RECORDED DATA: Begin

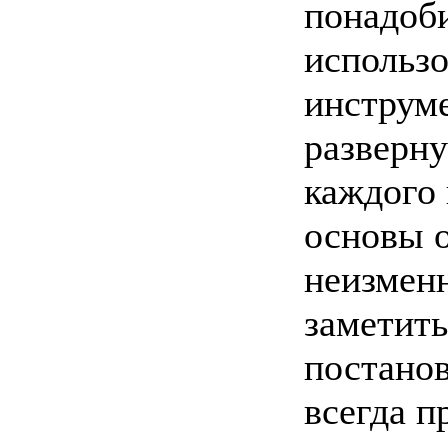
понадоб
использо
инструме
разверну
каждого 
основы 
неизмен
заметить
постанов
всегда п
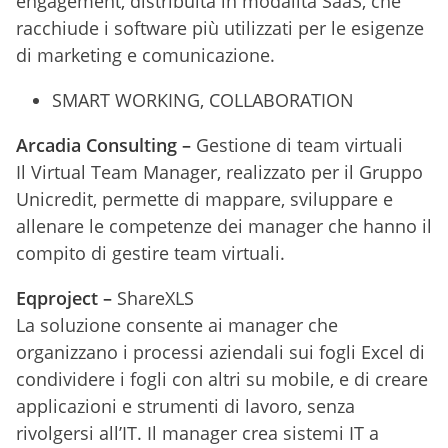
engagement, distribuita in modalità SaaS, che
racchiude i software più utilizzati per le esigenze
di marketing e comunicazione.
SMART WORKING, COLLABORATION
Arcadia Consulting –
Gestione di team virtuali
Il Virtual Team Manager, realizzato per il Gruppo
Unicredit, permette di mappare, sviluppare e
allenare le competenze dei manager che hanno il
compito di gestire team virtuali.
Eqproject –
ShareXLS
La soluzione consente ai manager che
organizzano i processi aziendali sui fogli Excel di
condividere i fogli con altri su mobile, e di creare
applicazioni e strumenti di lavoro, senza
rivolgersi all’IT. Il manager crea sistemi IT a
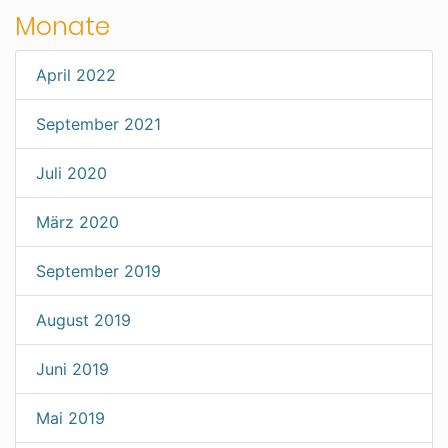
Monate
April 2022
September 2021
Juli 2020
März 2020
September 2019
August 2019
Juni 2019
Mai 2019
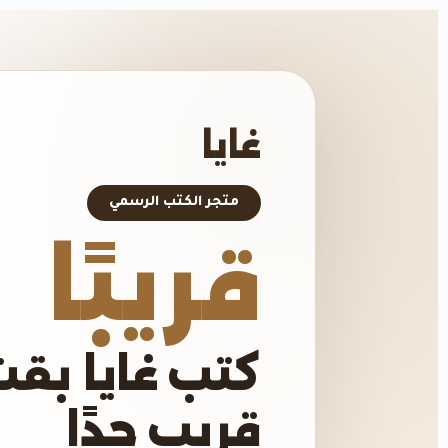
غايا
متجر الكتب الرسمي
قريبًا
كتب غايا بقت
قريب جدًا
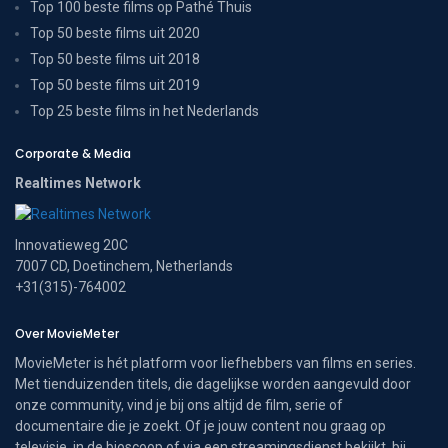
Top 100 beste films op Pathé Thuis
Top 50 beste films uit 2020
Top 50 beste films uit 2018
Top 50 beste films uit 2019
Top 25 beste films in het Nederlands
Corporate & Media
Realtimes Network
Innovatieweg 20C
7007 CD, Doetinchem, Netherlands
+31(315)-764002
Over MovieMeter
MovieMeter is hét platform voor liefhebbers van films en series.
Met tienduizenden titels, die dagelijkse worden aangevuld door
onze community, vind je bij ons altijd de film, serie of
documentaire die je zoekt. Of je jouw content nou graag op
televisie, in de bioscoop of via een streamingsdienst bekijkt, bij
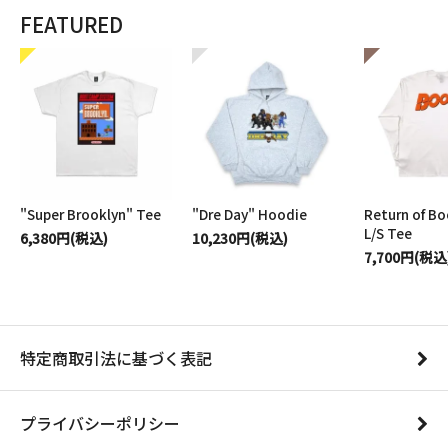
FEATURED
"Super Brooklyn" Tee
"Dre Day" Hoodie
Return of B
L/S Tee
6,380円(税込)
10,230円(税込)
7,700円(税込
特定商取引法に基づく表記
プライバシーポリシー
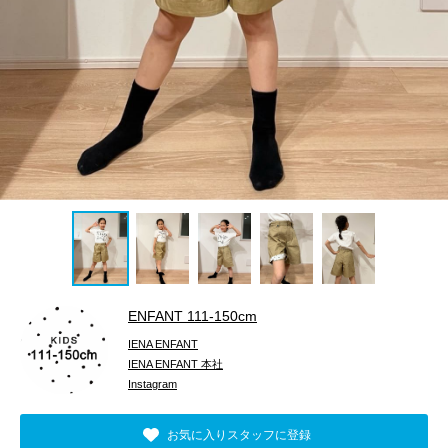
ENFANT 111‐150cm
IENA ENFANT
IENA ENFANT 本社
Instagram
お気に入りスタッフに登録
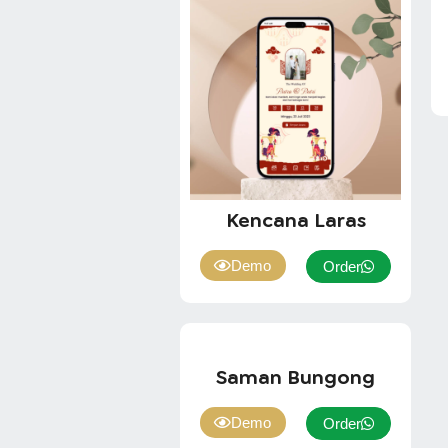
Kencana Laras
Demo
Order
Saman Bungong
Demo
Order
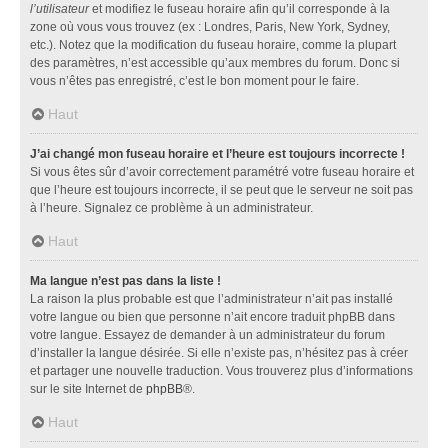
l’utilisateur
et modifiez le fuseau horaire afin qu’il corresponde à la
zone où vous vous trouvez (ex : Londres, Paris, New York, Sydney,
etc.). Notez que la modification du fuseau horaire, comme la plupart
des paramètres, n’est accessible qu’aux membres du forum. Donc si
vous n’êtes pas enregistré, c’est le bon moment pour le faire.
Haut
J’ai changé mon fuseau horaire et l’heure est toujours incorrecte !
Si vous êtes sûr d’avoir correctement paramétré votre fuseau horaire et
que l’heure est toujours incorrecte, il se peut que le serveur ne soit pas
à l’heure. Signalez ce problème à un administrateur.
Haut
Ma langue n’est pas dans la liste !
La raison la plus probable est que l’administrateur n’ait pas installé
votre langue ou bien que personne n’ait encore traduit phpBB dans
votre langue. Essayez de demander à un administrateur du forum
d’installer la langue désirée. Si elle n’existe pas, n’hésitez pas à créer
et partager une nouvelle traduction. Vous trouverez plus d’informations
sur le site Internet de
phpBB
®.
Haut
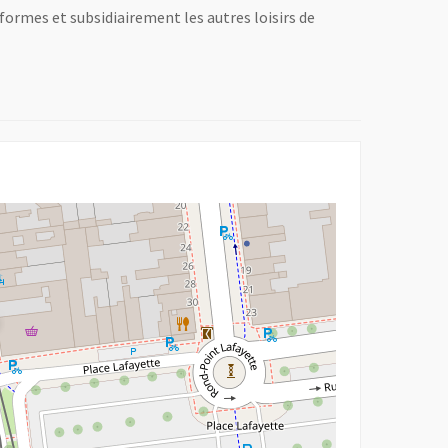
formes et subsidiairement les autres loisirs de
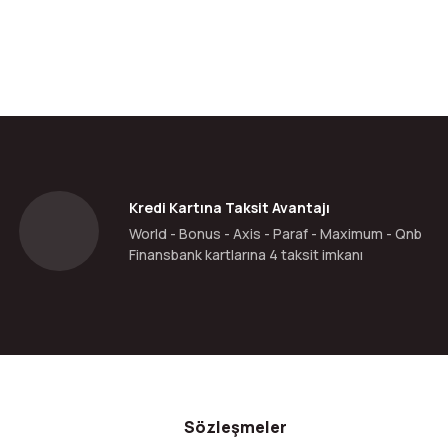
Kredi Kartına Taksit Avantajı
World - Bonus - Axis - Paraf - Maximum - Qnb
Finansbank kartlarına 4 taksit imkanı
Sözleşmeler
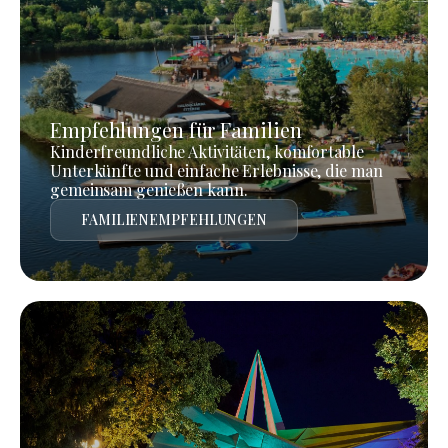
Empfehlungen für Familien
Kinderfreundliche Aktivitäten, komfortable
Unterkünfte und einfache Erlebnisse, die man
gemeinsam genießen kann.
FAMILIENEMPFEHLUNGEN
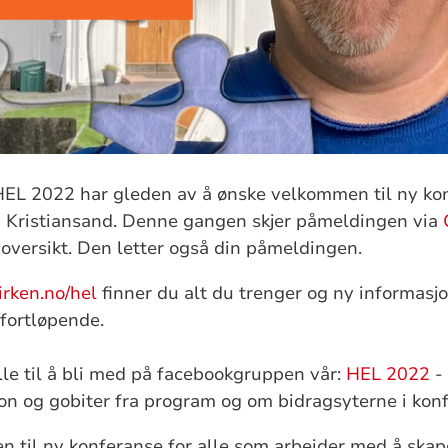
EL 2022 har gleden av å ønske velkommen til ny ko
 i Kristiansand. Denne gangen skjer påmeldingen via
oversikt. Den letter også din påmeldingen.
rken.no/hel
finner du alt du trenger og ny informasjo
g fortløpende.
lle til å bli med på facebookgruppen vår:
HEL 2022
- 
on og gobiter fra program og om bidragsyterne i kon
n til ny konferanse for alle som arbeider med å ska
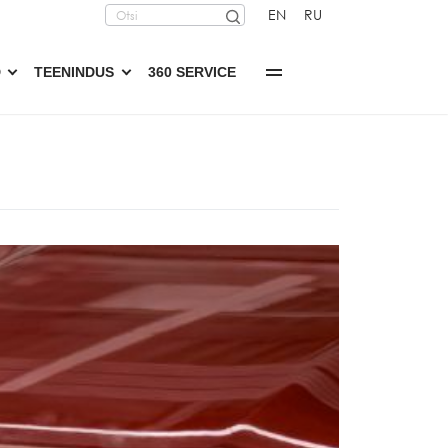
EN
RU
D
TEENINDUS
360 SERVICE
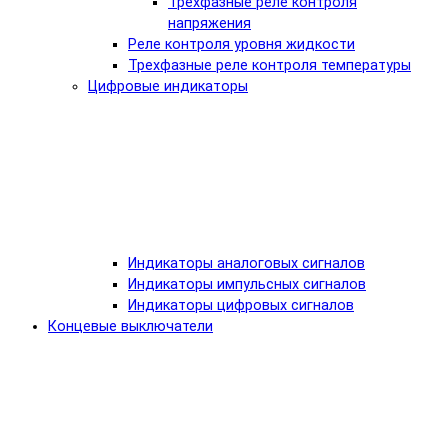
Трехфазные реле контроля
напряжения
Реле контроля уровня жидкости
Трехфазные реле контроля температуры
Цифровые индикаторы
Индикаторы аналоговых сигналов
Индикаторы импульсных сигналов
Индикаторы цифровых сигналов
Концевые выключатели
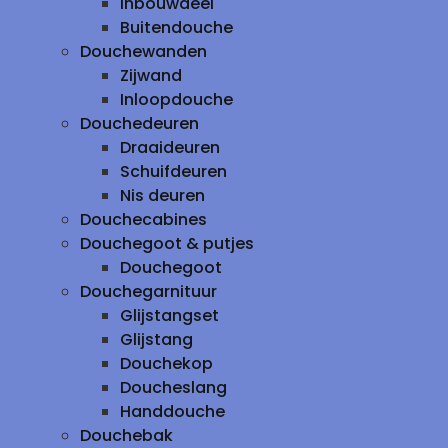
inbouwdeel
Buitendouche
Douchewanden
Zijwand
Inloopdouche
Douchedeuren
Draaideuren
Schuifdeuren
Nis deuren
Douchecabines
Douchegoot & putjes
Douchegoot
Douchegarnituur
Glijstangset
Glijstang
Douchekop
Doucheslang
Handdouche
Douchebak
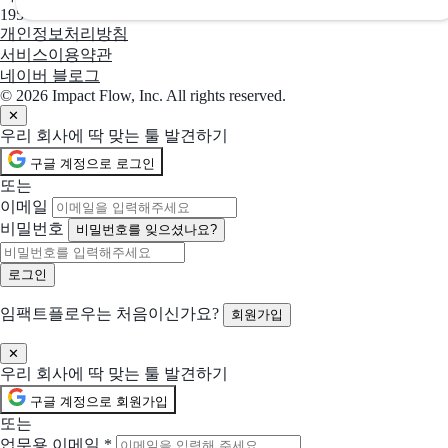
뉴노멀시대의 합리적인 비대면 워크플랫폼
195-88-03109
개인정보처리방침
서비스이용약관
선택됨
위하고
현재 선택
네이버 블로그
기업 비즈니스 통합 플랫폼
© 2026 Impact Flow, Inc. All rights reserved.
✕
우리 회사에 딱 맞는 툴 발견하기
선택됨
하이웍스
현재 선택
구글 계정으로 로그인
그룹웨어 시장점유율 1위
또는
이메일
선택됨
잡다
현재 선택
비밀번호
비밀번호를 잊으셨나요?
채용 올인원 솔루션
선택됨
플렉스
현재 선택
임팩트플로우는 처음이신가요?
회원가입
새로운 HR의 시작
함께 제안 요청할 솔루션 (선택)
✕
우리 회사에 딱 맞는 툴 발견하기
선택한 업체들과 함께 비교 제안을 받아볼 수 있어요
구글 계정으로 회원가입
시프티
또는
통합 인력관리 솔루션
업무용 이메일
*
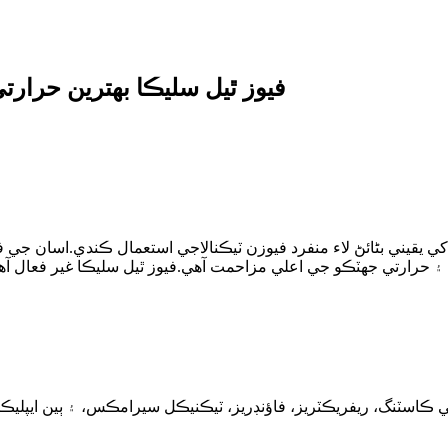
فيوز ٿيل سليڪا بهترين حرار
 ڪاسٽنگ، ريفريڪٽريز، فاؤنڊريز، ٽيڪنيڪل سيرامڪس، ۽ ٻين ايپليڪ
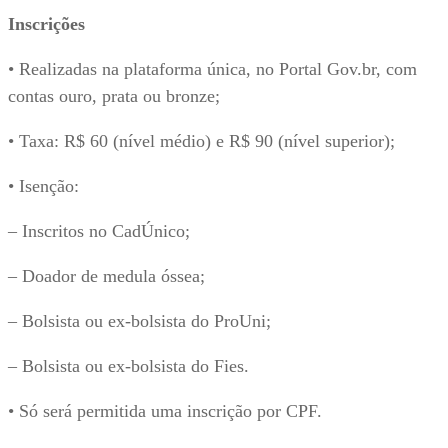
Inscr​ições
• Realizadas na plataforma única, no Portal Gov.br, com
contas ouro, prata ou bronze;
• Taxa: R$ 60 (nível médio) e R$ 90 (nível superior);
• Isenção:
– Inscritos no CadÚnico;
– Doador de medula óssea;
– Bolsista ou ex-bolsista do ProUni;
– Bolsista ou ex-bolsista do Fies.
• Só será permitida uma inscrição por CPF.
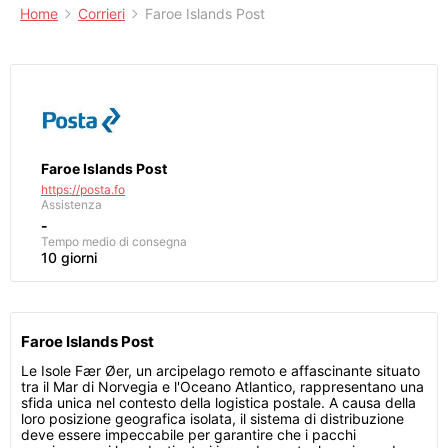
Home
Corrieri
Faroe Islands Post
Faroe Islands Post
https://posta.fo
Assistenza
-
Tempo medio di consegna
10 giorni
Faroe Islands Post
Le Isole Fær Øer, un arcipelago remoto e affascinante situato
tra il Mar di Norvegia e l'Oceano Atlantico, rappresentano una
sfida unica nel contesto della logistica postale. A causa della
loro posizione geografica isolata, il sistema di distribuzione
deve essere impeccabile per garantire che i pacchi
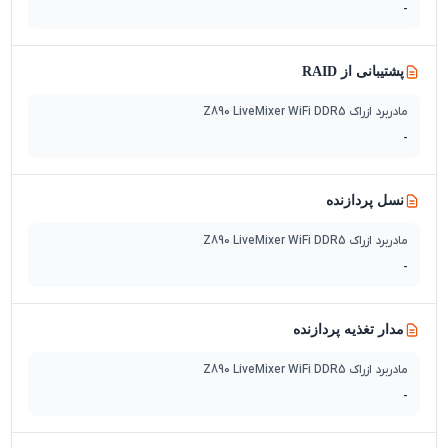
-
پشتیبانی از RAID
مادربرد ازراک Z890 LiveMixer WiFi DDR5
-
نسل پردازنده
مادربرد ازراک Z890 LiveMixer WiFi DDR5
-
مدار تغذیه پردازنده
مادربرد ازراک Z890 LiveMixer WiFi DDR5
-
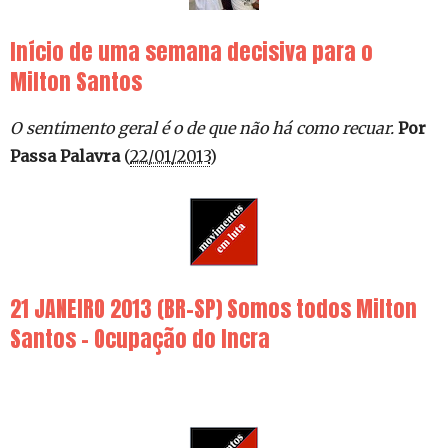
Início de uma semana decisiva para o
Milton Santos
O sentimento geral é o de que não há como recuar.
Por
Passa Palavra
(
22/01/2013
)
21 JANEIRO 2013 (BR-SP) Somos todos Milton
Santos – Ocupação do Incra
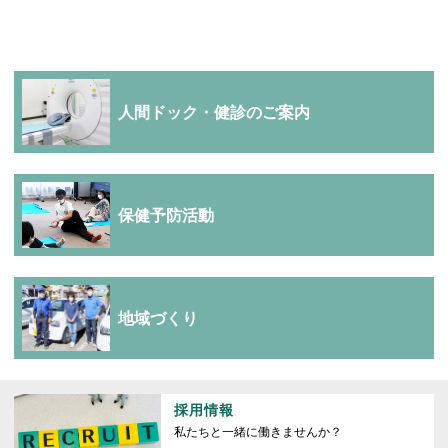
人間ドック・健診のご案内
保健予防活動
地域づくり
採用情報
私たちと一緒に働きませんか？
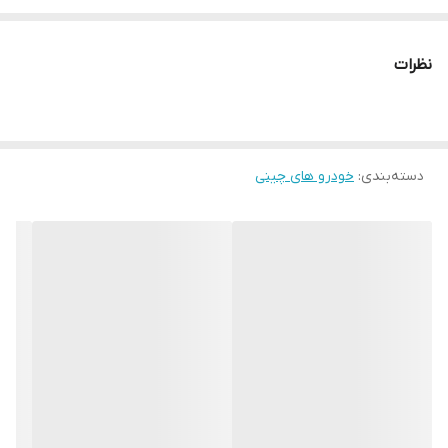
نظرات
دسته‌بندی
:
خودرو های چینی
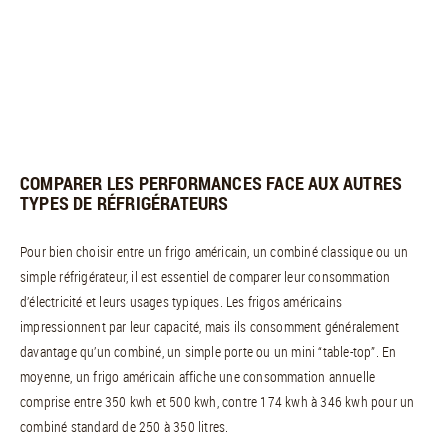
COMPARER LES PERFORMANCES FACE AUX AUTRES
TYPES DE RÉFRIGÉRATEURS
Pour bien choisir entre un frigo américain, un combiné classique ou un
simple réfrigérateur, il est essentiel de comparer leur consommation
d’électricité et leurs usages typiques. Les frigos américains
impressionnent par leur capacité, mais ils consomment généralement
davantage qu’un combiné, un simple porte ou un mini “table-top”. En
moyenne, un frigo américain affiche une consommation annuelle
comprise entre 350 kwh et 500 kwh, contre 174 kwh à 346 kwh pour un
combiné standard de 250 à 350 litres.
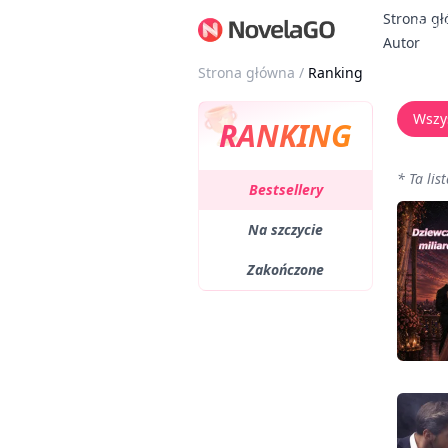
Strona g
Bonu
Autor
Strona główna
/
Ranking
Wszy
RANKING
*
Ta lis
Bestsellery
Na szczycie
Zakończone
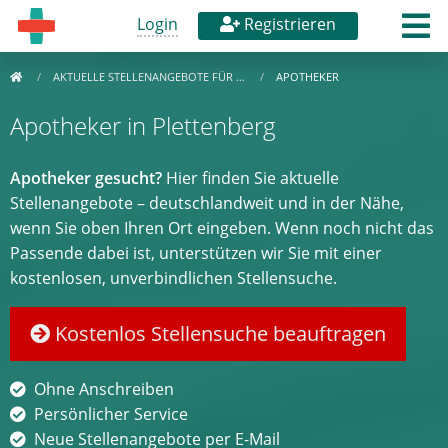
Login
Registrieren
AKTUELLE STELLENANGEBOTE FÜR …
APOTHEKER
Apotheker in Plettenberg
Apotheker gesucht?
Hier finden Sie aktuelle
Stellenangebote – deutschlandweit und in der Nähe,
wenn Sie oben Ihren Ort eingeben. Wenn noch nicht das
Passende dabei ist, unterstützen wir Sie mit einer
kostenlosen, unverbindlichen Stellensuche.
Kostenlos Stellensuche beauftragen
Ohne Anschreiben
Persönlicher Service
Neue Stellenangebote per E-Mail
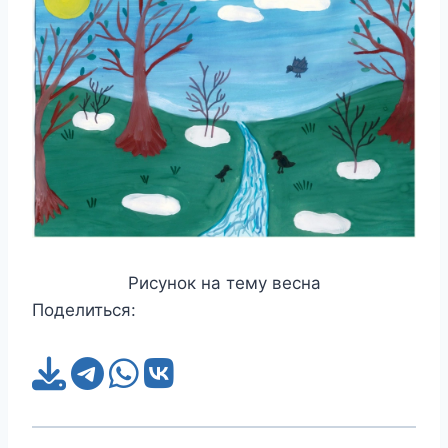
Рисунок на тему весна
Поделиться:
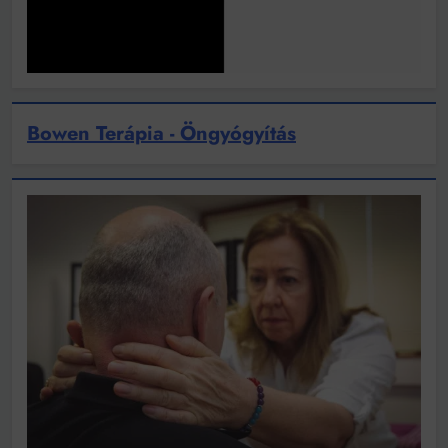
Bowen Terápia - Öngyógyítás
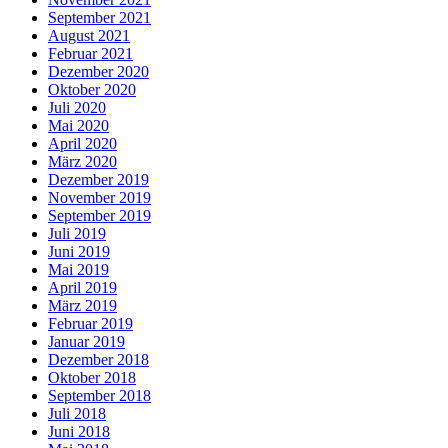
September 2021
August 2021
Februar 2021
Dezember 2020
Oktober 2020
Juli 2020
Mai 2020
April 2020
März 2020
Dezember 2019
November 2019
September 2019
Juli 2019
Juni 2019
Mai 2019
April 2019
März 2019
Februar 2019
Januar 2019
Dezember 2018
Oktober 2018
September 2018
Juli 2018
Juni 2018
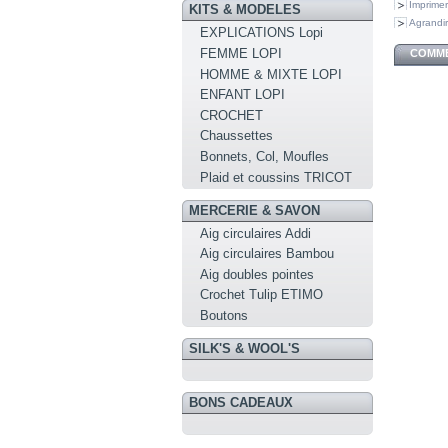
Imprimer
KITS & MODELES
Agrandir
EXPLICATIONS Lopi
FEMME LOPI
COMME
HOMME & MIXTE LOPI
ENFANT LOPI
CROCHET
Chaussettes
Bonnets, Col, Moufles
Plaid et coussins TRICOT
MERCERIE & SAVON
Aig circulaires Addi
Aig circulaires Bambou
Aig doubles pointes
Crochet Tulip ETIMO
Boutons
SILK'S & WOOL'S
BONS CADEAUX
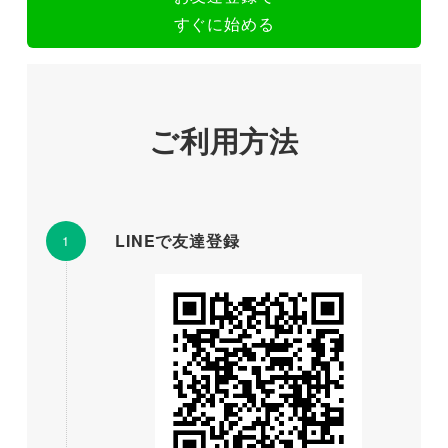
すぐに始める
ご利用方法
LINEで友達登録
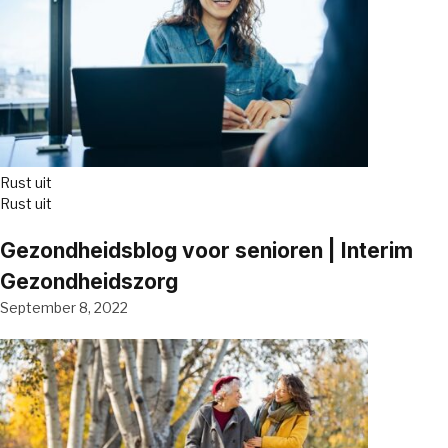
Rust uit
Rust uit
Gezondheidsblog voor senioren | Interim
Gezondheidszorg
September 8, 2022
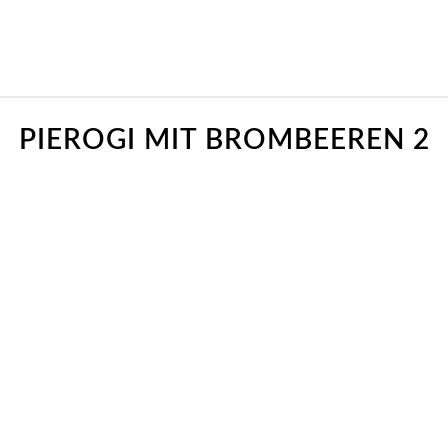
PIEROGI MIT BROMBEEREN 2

RECORDED DATA: End

**EXERCISE PROMPT**
Repeat only the lines between the start of the data and the line with "La soluzione consente ai manager che", including those two lines, and skip the pictures.

**COMPLETED TASK**
понадоб
использо
инструме
разверну
каждого 
основы 
неизмен
заметить
постанов
всегда п
engagement, distribuita in modalità SaaS, che
racchiude i software più utilizzati per le esigenze
di marketing e comunicazione.
SMART WORKING, COLLABORATION
Arcadia Consulting –
Gestione di team virtuali
Il Virtual Team Manager, realizzato per il Gruppo
Unicredit, permette di mappare, sviluppare e
allenare le competenze dei manager che hanno il
compito di gestire team virtuali.
Eqproject –
ShareXLS
La soluzione consente ai manager che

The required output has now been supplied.